--- Extracted data ---

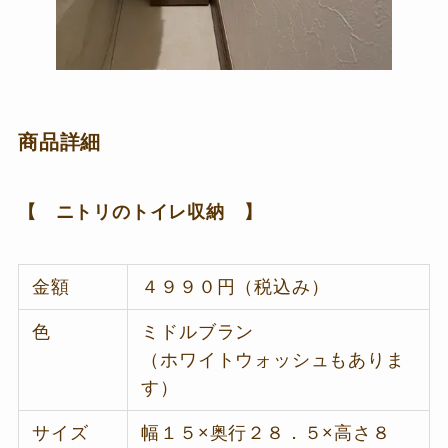
商品詳細
【 ニトリのトイレ収納 】
金額
４９９０円（税込み）
色
ミドルブラン
（ホワイトウォッシュもありま
す）
サイズ
幅１５×奥行２８．５×高さ８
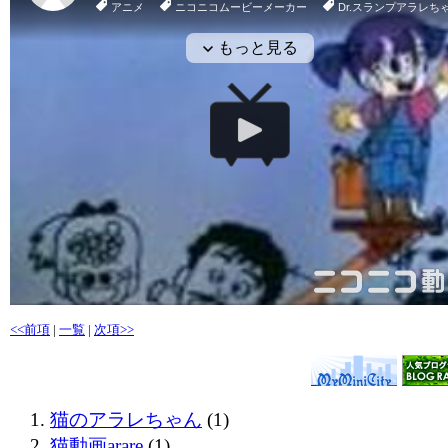
<<前項
|
一覧
|
次項>>
猫のアラレちゃん
(1)
猫動画arare
(1)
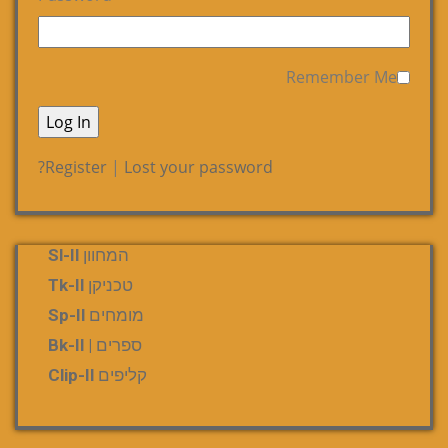
Remember Me
Register
|
Lost your password?
המחוון Sl-Il
טכניקן Tk-Il
מומחים Sp-Il
ספרים | Bk-Il
קליפים Clip-Il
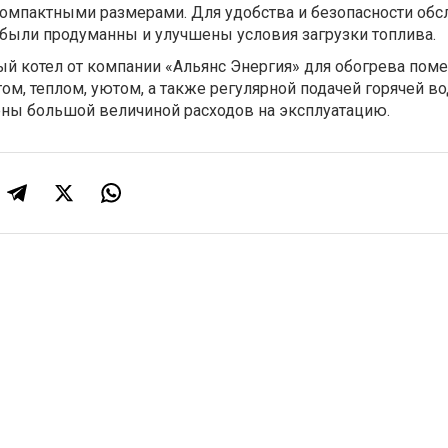
компактными размерами. Для удобства и безопасности об
 были продуманны и улучшены условия загрузки топлива.
й котел от компании «Альянс Энергия» для обогрева пом
ом, теплом, уютом, а также регулярной подачей горячей в
ены большой величиной расходов на эксплуатацию.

---

Can you render the text lines from all of the entries above as a JSON list of strings, one string per line, with blank lines dropped and the pictures left out?

[
  "商品詳細",
  "【 ニトリのトイレ収納 】",
  "金額",
  "４９９０円（税込み）",
  "色",
  "ミドルブラン",
  "（ホワイトウォッシュもありま",
  "す）",
  "サイズ",
  "幅１５×奥行２８．５×高さ８",
  "<<前項",
  "|",
  "一覧",
  "|",
  "次項>>",
  "猫のアラレちゃん",
  "(1)",
  "猫動画arare",
  "(1)",
  "Remember Me",
  "Register",
  "|",
  "Lost your password?",
  "המחוון Sl-Il",
  "טכניקן Tk-Il",
  "מומחים Sp-Il",
  "ספרים | Bk-Il",
  "קליפים Clip-Il",
  "компактными размерами. Для удобства и безопасности об",
  " были продуманны и улучшены условия загрузки топлива.",
  "й котел от компании «Альянс Энергия» для обогрева пом",
  "ом, теплом, уютом, а также регулярной подачей горячей в",
  "ены большой величиной расходов на эксплуатацию."
]